Kwaliteit van het meel
De meelkwaliteit is afhankelijk van drie factoren;

  1. Kwaliteit van het graan. Het graan mag niet te vochtig zijn; maximaal 16 procent. Bij een hogere vochtigheid is het  graan moeilijk te bewaren en erg bevattelijk voor aantasting door schimmels. Is het graan te droog dan verstuift er veel (stuifmeel) en wordt de zemel in veel te kleine stukjes vermalen. Het graan moet vrij zijn van schimmels (DON) en moederkoren en verder moet het eiwitgehalte en glutenkwaliteit binnen de norm vallen.
  2. De kwaliteit van de maalstenen. Globaal kunnen we stellen dat er drie soorten maalstenen gebruikt worden: blauwe (Duitse) stenen, kunststenen en Franse stenen. De meest gebruikte zijn de blauwe en kunststenen. In principe kun je met alle types stenen ook alle soorten graan malen. Het komt er op aan hoe het scherpsel (de kerven) is vormgegeven en hoe de staat is van het scherpsel. Belangrijk is dat het scherpsel zodanig is aangebracht, dat er consumptiemeel mee gemalen kan worden.

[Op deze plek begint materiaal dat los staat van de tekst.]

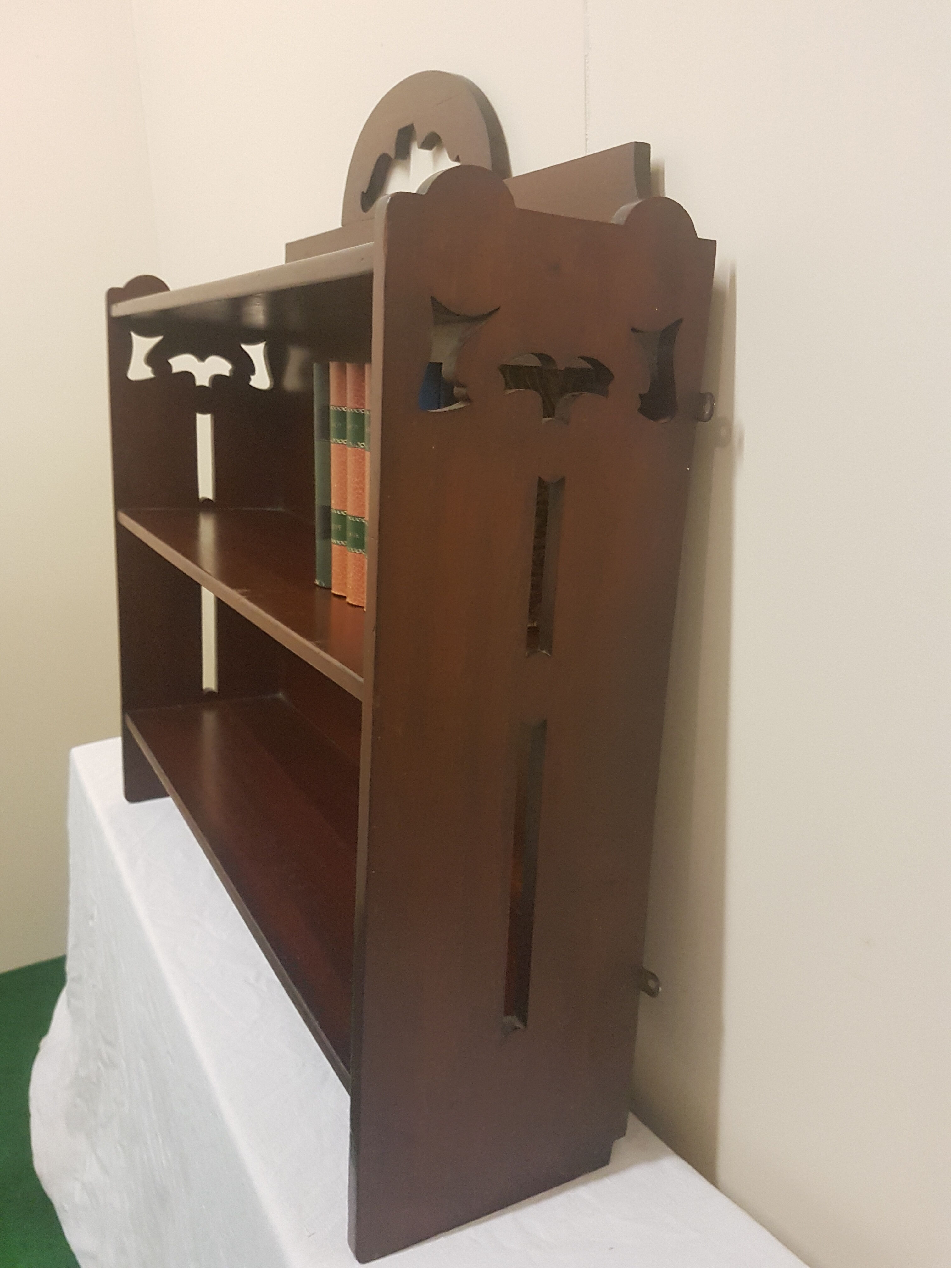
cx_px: 476
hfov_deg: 53.1
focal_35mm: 26
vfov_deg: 67.3
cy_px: 634
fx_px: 952
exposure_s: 1/25
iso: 250
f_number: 1.7
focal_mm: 4.2
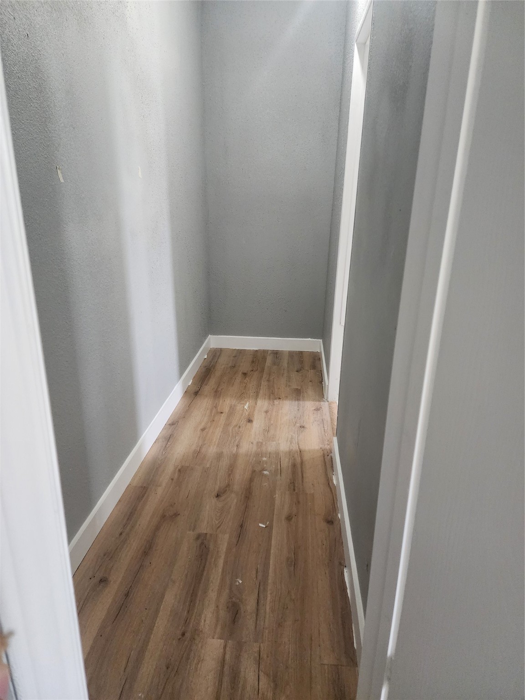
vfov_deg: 73.9
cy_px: 350
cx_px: 262
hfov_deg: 58.9
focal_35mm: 23
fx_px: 465
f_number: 1.8
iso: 800
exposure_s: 1/120
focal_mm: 6.4
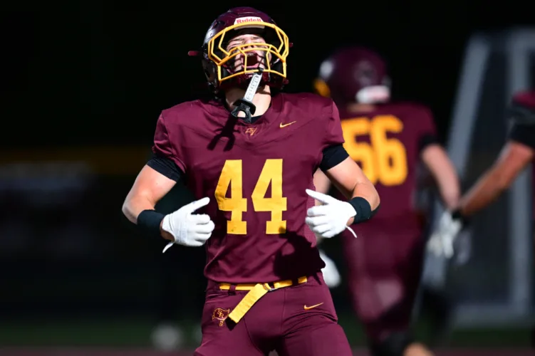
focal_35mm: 400
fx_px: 5942
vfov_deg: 3.4
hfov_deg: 5.2
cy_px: 178
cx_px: 268
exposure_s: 1/1000
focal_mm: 400
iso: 5000
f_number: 3.2
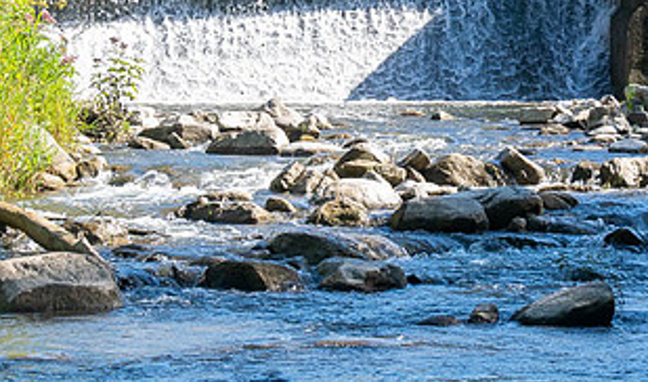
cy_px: 22
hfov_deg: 10.1
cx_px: 473
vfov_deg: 5.9
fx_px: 3667
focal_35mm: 211
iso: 500
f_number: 11
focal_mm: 62
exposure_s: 1/200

  3. Het vakmanschap van de molenaar. Het malen vraagt voortdurend aandacht van de molenaar, zeker als de wind onregelmatig is. Het is een kwestie van gevoel er voor hebben en dat krijg je alleen door vaak en met aandacht te malen. Een opleiding tot molenaar bestaat niet echt, maar het AKG organiseert  cursussen  voor aankomend molenaars en heeft binnen de organisatie een systeem  zoals de gilden dat hadden in de middeleeuwen: leerling, gezel en meester-molenaar. 

Vochtpercentage
De nulmeting van de partij graan leverde de volgens gegevens op:
Eenkoorn                    13,0%
Rode Emmertarwe     11,8%
Om het graan goed te kunnen bewaren moet het vochtpercentage niet hoger zijn dan 12%. Om echter goed te kunnen malen is een wat hoger vochtpercentage tot 15% wenselijk. Jan Steverink adviseert om de partij Emmer met een vochtpercentage van 11,8% te verhogen naar circa 15% door hier 48 uur voor het malen circa 4% water aan toe te voegen, te laten intrekken, en deze tussendoor goed te mengen.